P9, 6a(+) - The coolest pitch of the climb. Slabs with delicate feet and hand holds. At one point you go up a single crack, both feet and hands in. At another point you use one crack for hands and another one for feet and it’s tricky. Joyful. Bolts are a bit too far apart, but nothing criminal and there’s no way to fit any gear in, so… just enjoy the ride! I led it clean and was very pleased. A lot of fun. In some guidebooks (like Dreams of Switzerland) this pitch is upgraded to 6a+, most guidebooks and topos refer to it as a 6a.
P10, 5a - I liked it a lot, Jarek didn’t. But he led it. Basically a clean slab. No bolts, no holds. Jokes: a few bolts (two?) and a few holds. But the degree is comfortable enough to enjoy some friction crawling.
And just like that it’s suddenly over.

Descend.
Jeeeeeeeeez it was the weirdest descent ever. So there’s this famous steep train/lift on the side of the mountain, Gelmerbahn, which goes up and down every ~15 minutes. And there are stairs right by its side. You get to the stairs and you gallop down them for about 20 minutes, anxiously anticipating the train (you can’t see it from everywhere and there’s not enough space for the train and you to pass each other). Jarek’s fancy smartass watch told later it was about 130 floors down. And yeah, my quads told me later they didn’t particularly enjoy it. They were actually almost definitely hating it. 

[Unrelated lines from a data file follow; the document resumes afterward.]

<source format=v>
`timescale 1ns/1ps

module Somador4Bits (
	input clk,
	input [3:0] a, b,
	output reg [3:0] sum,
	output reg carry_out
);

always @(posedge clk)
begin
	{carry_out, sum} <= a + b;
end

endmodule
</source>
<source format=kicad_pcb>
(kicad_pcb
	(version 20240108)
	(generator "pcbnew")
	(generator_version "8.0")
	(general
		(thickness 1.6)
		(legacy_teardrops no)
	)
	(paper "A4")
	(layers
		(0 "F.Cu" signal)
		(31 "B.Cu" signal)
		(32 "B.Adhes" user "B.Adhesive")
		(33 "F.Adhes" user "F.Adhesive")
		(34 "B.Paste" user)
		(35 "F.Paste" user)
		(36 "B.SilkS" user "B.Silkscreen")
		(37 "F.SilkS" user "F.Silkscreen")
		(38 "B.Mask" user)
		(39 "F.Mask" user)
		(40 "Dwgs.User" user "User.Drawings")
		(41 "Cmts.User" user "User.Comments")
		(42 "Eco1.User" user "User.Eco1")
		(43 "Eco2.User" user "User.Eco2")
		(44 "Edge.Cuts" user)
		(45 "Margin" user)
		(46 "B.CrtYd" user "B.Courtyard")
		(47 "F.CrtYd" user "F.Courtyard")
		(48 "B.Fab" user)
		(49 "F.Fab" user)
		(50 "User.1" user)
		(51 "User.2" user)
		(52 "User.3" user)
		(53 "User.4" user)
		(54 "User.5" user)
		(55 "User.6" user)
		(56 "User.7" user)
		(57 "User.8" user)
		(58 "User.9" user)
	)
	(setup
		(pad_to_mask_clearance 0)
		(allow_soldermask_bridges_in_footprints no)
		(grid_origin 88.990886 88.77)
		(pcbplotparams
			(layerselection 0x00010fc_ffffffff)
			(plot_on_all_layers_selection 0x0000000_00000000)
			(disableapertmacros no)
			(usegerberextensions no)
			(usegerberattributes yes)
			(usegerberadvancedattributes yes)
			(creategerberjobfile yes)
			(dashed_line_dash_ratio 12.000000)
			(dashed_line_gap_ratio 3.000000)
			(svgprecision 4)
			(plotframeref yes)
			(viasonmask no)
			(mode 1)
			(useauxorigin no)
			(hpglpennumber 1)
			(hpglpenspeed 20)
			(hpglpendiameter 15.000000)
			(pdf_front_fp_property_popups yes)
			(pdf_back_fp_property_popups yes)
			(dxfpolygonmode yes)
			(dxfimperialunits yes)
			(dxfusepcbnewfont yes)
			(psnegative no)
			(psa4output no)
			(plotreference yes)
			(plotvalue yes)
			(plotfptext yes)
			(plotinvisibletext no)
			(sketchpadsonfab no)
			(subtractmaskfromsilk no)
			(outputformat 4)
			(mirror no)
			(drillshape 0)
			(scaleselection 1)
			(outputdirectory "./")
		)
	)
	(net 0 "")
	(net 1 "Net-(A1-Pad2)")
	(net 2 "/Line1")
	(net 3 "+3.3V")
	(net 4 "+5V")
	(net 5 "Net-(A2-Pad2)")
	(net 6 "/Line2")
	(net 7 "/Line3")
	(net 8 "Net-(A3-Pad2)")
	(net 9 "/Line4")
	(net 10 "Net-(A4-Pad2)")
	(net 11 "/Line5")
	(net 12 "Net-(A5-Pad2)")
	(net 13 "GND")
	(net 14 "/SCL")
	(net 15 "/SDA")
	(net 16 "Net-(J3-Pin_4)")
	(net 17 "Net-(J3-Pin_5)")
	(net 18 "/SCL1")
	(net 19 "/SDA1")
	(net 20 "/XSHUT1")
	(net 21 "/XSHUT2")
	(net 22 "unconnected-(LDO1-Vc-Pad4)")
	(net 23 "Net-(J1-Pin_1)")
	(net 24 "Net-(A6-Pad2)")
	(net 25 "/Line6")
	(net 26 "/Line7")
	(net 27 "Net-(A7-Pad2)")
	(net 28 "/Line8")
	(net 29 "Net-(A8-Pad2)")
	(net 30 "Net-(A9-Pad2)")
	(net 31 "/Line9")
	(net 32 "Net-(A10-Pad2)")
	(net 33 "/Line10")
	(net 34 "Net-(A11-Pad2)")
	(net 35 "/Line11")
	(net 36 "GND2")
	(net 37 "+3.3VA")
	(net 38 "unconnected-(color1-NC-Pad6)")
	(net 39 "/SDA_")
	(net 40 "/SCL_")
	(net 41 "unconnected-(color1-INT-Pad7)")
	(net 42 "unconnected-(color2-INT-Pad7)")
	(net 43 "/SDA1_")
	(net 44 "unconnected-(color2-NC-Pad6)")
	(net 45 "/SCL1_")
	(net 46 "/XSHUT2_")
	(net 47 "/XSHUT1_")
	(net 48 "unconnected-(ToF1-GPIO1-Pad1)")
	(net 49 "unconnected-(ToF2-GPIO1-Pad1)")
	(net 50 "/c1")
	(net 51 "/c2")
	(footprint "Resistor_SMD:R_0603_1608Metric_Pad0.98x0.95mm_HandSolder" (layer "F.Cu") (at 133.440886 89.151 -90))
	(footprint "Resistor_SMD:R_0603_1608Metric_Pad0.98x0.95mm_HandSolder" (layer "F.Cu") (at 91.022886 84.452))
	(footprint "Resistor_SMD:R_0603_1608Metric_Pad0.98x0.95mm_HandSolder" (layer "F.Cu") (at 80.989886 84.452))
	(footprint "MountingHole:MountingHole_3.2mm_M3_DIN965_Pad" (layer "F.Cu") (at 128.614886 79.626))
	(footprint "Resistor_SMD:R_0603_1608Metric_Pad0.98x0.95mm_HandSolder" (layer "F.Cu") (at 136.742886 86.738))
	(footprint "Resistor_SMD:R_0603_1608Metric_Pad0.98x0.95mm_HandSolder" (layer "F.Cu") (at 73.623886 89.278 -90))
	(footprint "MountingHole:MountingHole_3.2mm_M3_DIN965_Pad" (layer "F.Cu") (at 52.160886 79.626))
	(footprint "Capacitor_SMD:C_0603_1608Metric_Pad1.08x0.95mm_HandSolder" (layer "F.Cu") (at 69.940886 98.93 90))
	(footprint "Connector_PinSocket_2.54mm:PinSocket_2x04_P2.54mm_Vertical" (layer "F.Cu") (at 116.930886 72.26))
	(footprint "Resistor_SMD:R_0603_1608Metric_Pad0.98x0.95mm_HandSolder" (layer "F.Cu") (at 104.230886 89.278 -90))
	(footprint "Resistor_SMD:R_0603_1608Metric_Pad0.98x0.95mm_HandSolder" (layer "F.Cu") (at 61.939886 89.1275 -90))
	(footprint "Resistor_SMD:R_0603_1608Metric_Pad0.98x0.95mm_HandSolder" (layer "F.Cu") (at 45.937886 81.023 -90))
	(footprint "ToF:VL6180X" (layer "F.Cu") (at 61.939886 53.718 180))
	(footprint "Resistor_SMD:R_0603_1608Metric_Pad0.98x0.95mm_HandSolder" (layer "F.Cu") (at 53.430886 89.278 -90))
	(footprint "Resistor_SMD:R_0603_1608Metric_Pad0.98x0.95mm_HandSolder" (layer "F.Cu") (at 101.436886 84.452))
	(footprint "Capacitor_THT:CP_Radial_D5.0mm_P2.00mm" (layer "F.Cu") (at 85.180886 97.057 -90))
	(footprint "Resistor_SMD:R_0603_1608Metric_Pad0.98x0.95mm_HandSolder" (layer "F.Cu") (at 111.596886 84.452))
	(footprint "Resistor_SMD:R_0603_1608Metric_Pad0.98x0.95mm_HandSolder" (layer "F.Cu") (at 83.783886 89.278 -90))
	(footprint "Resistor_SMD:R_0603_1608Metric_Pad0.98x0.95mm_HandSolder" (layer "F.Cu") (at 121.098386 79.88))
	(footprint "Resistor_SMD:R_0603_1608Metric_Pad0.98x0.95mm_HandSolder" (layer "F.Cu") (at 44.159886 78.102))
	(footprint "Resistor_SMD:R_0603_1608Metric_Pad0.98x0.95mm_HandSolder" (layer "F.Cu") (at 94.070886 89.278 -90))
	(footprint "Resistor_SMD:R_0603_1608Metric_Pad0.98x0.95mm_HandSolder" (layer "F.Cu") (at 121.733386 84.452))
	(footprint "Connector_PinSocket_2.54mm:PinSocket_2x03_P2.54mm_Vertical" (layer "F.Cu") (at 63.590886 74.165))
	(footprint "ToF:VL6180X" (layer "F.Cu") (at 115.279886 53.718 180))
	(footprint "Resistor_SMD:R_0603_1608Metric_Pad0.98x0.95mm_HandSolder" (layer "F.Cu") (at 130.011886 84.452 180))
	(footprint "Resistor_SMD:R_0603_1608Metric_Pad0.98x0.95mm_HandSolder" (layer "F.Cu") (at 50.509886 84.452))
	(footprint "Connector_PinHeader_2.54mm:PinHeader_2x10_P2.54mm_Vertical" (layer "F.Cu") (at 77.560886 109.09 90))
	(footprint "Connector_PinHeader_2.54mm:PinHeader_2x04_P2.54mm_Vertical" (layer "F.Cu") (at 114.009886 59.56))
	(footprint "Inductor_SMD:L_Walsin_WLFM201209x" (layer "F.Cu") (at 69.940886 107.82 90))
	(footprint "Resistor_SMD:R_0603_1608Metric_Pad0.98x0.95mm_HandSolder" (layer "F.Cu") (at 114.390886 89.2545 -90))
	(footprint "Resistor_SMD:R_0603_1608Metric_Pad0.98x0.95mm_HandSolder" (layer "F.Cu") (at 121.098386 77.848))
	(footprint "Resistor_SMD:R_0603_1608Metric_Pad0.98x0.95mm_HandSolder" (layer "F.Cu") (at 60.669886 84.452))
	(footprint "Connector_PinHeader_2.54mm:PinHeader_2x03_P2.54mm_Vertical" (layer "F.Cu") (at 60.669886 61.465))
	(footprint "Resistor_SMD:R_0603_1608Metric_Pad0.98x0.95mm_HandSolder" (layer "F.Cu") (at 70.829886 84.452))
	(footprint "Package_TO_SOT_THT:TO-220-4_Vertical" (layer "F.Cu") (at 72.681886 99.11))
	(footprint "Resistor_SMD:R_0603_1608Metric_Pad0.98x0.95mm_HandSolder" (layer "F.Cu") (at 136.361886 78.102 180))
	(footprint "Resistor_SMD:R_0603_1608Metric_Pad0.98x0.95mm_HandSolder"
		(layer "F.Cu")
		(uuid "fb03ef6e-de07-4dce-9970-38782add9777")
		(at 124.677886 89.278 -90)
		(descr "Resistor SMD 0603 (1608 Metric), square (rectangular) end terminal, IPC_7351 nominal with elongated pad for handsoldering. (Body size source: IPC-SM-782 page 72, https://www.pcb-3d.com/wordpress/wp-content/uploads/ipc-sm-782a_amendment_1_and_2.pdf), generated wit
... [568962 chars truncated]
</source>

On the way home Jarek took us to Lungern lake for a quick dip. That was a cherry on top of a great day. 

Good line, made for a fantastic day out. And you know, mostly I enjoy some suffering while climbing, a little bit here and there: difficult moves or pump or getting stressed and scared or run-outs or hard gear placement… or even altogether for a proper full on. But sometimes it’s cool to have a mellow day with zero of that: good rock, solid gear, excellent company and pleasant climbing.

1 comment:

  1. Interesting story about the descent. I have had that train passing me a few times :-), including conductor smiling and waving at us having no problems at all. Good story. Glad you liked it. PS. You need a star rating as well.